While the pace of resolution has seemed frustratingly slow to local officials and ranch families, the trust built up over weeks of negotiations apparently allowed freemen leaders to leave the compound for consultations with the FBI without fear of being nabbed on the spot. And it undoubtedly set the scene for those inside what they called "Justus Township" to begin leaving - especially when officials agreed to dismiss relatively minor charges and when they also asked family members to help in the negotiations.

Sherry Matteucci, the United States Attorney for Montana, made a point of publicly saying she was "exceedingly grateful" to the sister of one woman inside the compound who decided to leave with fellow family members. "The love of family played a significant part in this result," she said.

While the tactics appear to have been successful in this case, the FBI may get other opportunities to refine them. There is evidence that militia and freemen-like activity has spread to at least 18 states, according to the Anti-Defamation League of B'nai B'rith, a Jewish organization that tracks hate groups.

"The freemen ... have been energetic in proselytizing their ideology, which includes religious and racial bigotry," warns the ADL in a recent study. "They have conducted seminars instructing followers from around the country in their views and ... about 800 people have traveled to the freemen's Montana ranch over the course of a year to learn how to produce false financial documents."
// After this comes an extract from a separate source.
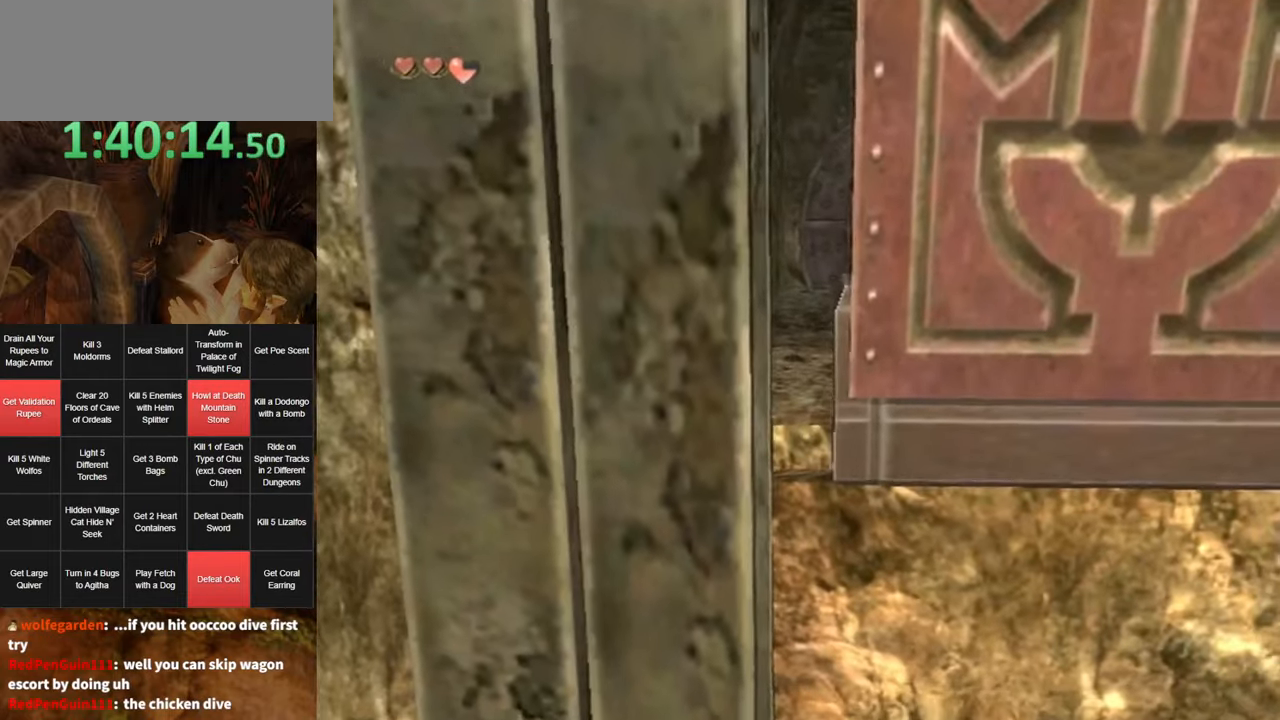
{"buttons": [], "left_stick": "left", "right_stick": "center", "events": [[250, "left_stick", "center"], [466, "left_stick", "left"]]}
Meanwhile, according to the Coalition for Human Dignity in Portland, Ore., common-law courts - a device used by radical groups to "sue" local, state, and federal officials - now are active in 30 states.

"There is no effort on the part of these activists to reform the existing system or to highlight specific instances of injustice," warns a recent report by the coalition. "Rather common-law court proponents seek to displace existing judicial authority by investing themselves with the power of law and employing private armies - 'militias' and 'posses' - to enforce their decisions."
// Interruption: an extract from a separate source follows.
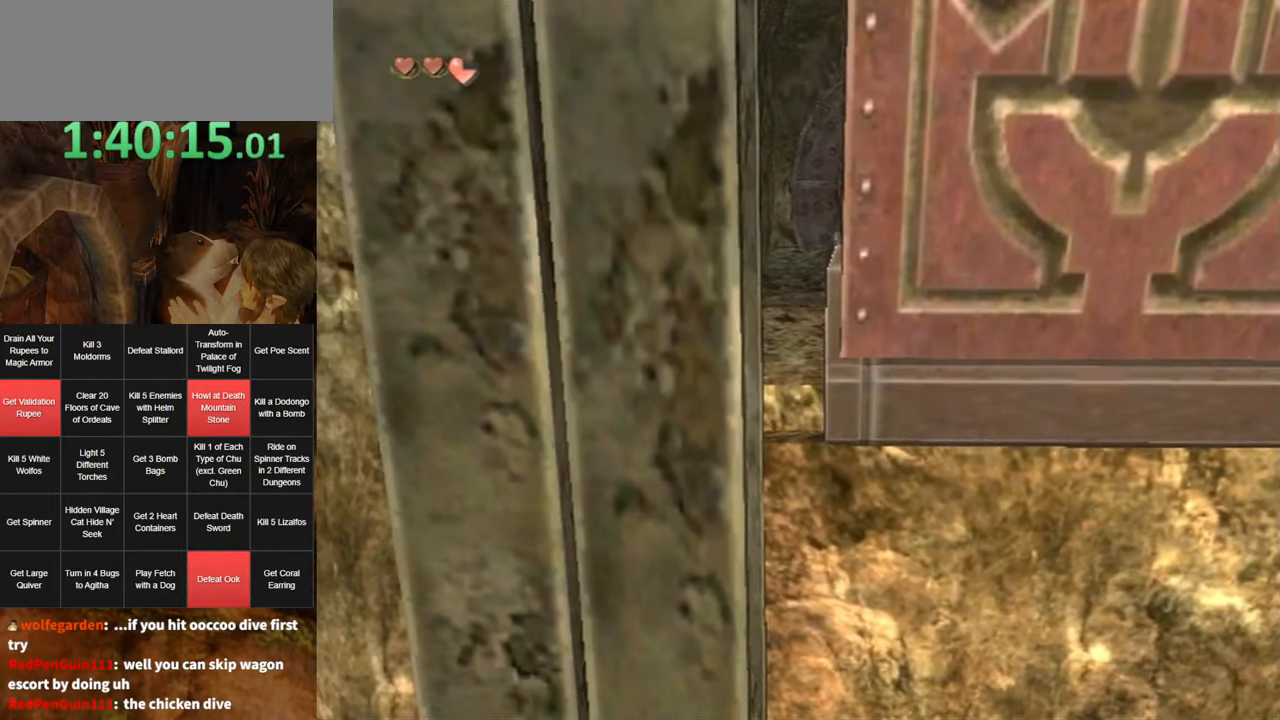
{"buttons": [], "left_stick": "center", "right_stick": "center", "events": [[33, "left_stick", "center"]]}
Computers, laser printers, and Internet home pages also have become the weapons of choice among such groups - ways to provide easy and widespread access to the public. This has added to the concern over the so-called "patriot movement."

At last count, unofficial state militias in Michigan, Ohio, Missouri, Montana, North Carolina, Pennsylvania, South Carolina, and Virginia had set up Internet sites.

The 11-week drama involving the antigovernment radicals on a Montana ranch began to break last week when Gloria Ward and her two daughters and common-law husband left the freemen compound on a ranch in Brusett, Mont. On Tuesday, group leader Edwin Clark was flown by FBI aircraft from the ranch to Billings, Mont., where he met with LeRoy Schweitzer and Daniel Petersen. It was the March arrest and jailing of these two men on fraud charges that began the standoff. The next day, Amanda Kendricks, the last minor among 17 members, left the ranch.

At this writing, at least some of the remaining freemen were expected to surrender in exchange for some sort of legal airing of their complaints against the US government and local authorities.

Ohio-based historian Mark Pitcavage, who specializes in militias and is completing a book titled "Armies of Darkness," calls the Montana freemen "the most infamous of these right-wing anarchists."

"They spawned an extralegal empire in the wilderness of Montana, using not AK-47s but legal briefs, not military uniforms but the Uniform Commercial Code," he writes. "But they wavered between being patriotic paralegal-guerrillas and simple frauds, and ended up bringing down upon themselves the enmity not only of the hated federal government, but friends and neighbors as well."